(Dataset items)
<<<<

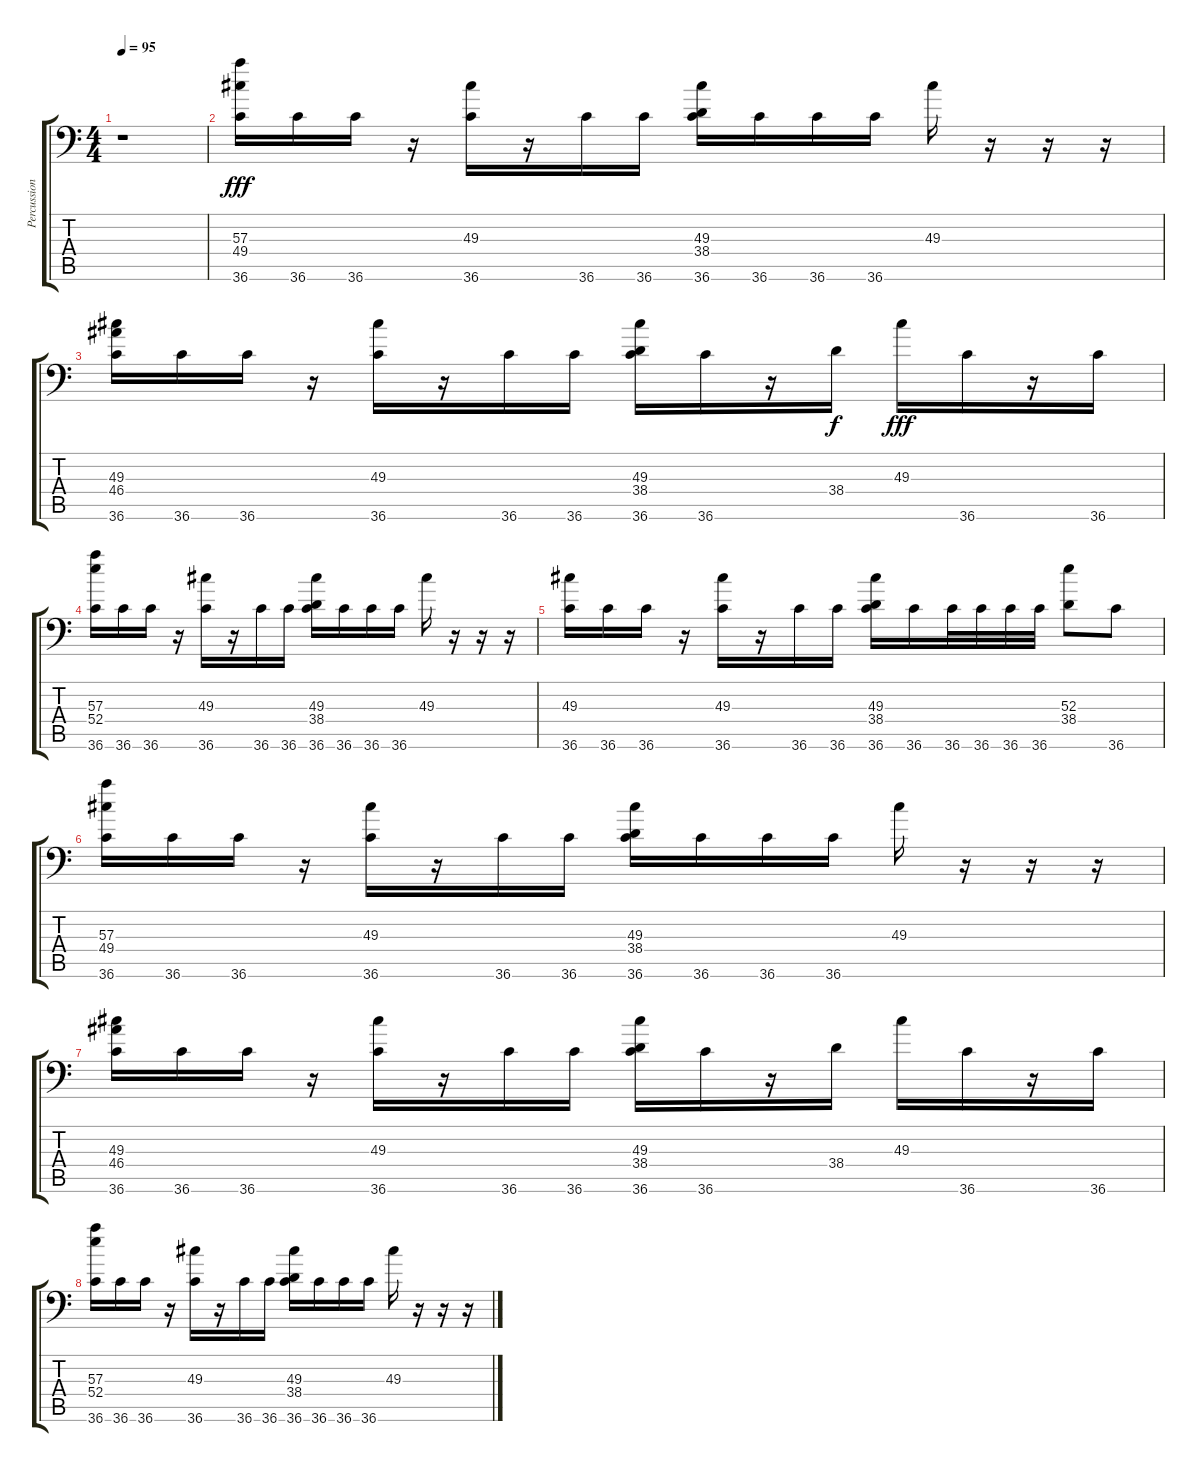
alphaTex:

\track ("Percussion" "Percussion") {instrument acousticgrandpiano}
\staff {score tabs}
\tuning (C-1 C-1 C-1 C-1 C-1 C-1) {hide}
\ts (4 4)
\tempo 95
\clef f4
\ks c
r.1{dy fff} |
(57.3 49.4 36.6).16 36.6.16 36.6.16 r.16 (49.3 36.6).16 r.16 36.6.16 36.6.16 (49.3 38.4 36.6).16 36.6.16 36.6.16 36.6.16 49.3.16 r.16 r.16 r.16 |
(49.3 46.4 36.6).16 36.6.16 36.6.16 r.16 (49.3 36.6).16 r.16 36.6.16 36.6.16 (49.3 38.4 36.6).16 36.6.16 r.16 38.4.16{dy f} 49.3.16{dy fff} 36.6.16 r.16 36.6.16 |
(57.3 52.4 36.6).16 36.6.16 36.6.16 r.16 (49.3 36.6).16 r.16 36.6.16 36.6.16 (49.3 38.4 36.6).16 36.6.16 36.6.16 36.6.16 49.3.16 r.16 r.16 r.16 |
(49.3 36.6).16 36.6.16 36.6.16 r.16 (49.3 36.6).16 r.16 36.6.16 36.6.16 (49.3 38.4 36.6).16 36.6.16 36.6.32 36.6.32 36.6.32 36.6.32 (52.3 38.4).8 36.6.8 |
(57.3 49.4 36.6).16 36.6.16 36.6.16 r.16 (49.3 36.6).16 r.16 36.6.16 36.6.16 (49.3 38.4 36.6).16 36.6.16 36.6.16 36.6.16 49.3.16 r.16 r.16 r.16 |
(49.3 46.4 36.6).16 36.6.16 36.6.16 r.16 (49.3 36.6).16 r.16 36.6.16 36.6.16 (49.3 38.4 36.6).16 36.6.16 r.16 38.4.16 49.3.16 36.6.16 r.16 36.6.16 |
(57.3 52.4 36.6).16 36.6.16 36.6.16 r.16 (49.3 36.6).16 r.16 36.6.16 36.6.16 (49.3 38.4 36.6).16 36.6.16 36.6.16 36.6.16 49.3.16 r.16 r.16 r.16
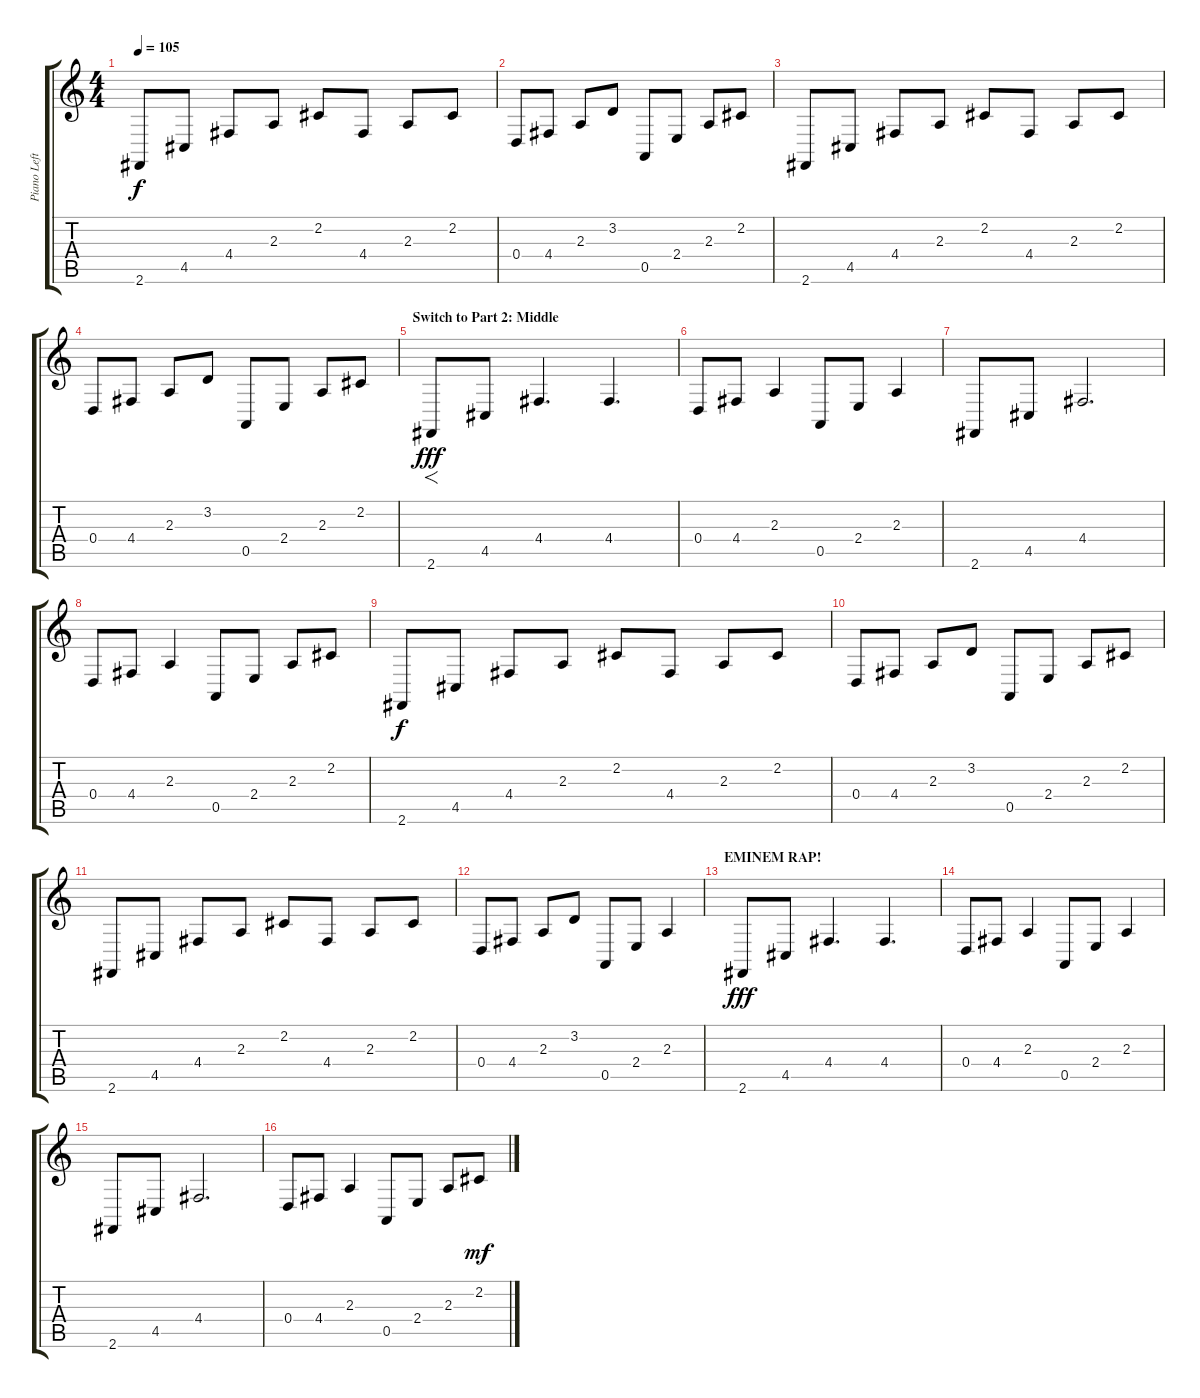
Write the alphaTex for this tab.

\track ("Piano Left Hand" "Piano Left") {instrument brightacousticpiano}
\staff {score tabs}
\tuning (E4 B3 G3 D3 A2 E2) {hide}
\ts (4 4)
\tempo 105
\clef g2
\ks c
2.6.8{dy f} 4.5.8 4.4.8 2.3.8 2.2.8 4.4.8 2.3.8 2.2.8 |
0.4.8 4.4.8 2.3.8 3.2.8 0.5.8 2.4.8 2.3.8 2.2.8 |
2.6.8 4.5.8 4.4.8 2.3.8 2.2.8 4.4.8 2.3.8 2.2.8 |
0.4.8 4.4.8 2.3.8 3.2.8 0.5.8 2.4.8 2.3.8 2.2.8 |
\section ("" "Switch to Part 2: Middle")
2.6.8{f dy fff} 4.5.8 4.4.4{d} 4.4.4{d} |
0.4.8 4.4.8 2.3.4 0.5.8 2.4.8 2.3.4 |
2.6.8 4.5.8 4.4.2{d} |
0.4.8 4.4.8 2.3.4 0.5.8 2.4.8 2.3.8 2.2.8 |
2.6.8{dy f} 4.5.8 4.4.8 2.3.8 2.2.8 4.4.8 2.3.8 2.2.8 |
0.4.8 4.4.8 2.3.8 3.2.8 0.5.8 2.4.8 2.3.8 2.2.8 |
2.6.8 4.5.8 4.4.8 2.3.8 2.2.8 4.4.8 2.3.8 2.2.8 |
0.4.8 4.4.8 2.3.8 3.2.8 0.5.8 2.4.8 2.3.4 |
\section ("" "EMINEM RAP!")
2.6.8{dy fff} 4.5.8 4.4.4{d} 4.4.4{d} |
0.4.8 4.4.8 2.3.4 0.5.8 2.4.8 2.3.4 |
2.6.8 4.5.8 4.4.2{d} |
0.4.8 4.4.8 2.3.4 0.5.8 2.4.8 2.3.8 2.2.8{dy mf}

>>>>

| REQUIRED WORK |
Turn the lines of the listing into a numbered list with the blank lines dropped, starting with the line containing "Write the alphaTex for this tab." and going on through the end of the listing.

| REPLY TO THE TASK |
1. Write the alphaTex for this tab.
2. \track ("Piano Left Hand" "Piano Left") {instrument brightacousticpiano}
3. \staff {score tabs}
4. \tuning (E4 B3 G3 D3 A2 E2) {hide}
5. \ts (4 4)
6. \tempo 105
7. \clef g2
8. \ks c
9. 2.6.8{dy f} 4.5.8 4.4.8 2.3.8 2.2.8 4.4.8 2.3.8 2.2.8 |
10. 0.4.8 4.4.8 2.3.8 3.2.8 0.5.8 2.4.8 2.3.8 2.2.8 |
11. 2.6.8 4.5.8 4.4.8 2.3.8 2.2.8 4.4.8 2.3.8 2.2.8 |
12. 0.4.8 4.4.8 2.3.8 3.2.8 0.5.8 2.4.8 2.3.8 2.2.8 |
13. \section ("" "Switch to Part 2: Middle")
14. 2.6.8{f dy fff} 4.5.8 4.4.4{d} 4.4.4{d} |
15. 0.4.8 4.4.8 2.3.4 0.5.8 2.4.8 2.3.4 |
16. 2.6.8 4.5.8 4.4.2{d} |
17. 0.4.8 4.4.8 2.3.4 0.5.8 2.4.8 2.3.8 2.2.8 |
18. 2.6.8{dy f} 4.5.8 4.4.8 2.3.8 2.2.8 4.4.8 2.3.8 2.2.8 |
19. 0.4.8 4.4.8 2.3.8 3.2.8 0.5.8 2.4.8 2.3.8 2.2.8 |
20. 2.6.8 4.5.8 4.4.8 2.3.8 2.2.8 4.4.8 2.3.8 2.2.8 |
21. 0.4.8 4.4.8 2.3.8 3.2.8 0.5.8 2.4.8 2.3.4 |
22. \section ("" "EMINEM RAP!")
23. 2.6.8{dy fff} 4.5.8 4.4.4{d} 4.4.4{d} |
24. 0.4.8 4.4.8 2.3.4 0.5.8 2.4.8 2.3.4 |
25. 2.6.8 4.5.8 4.4.2{d} |
26. 0.4.8 4.4.8 2.3.4 0.5.8 2.4.8 2.3.8 2.2.8{dy mf}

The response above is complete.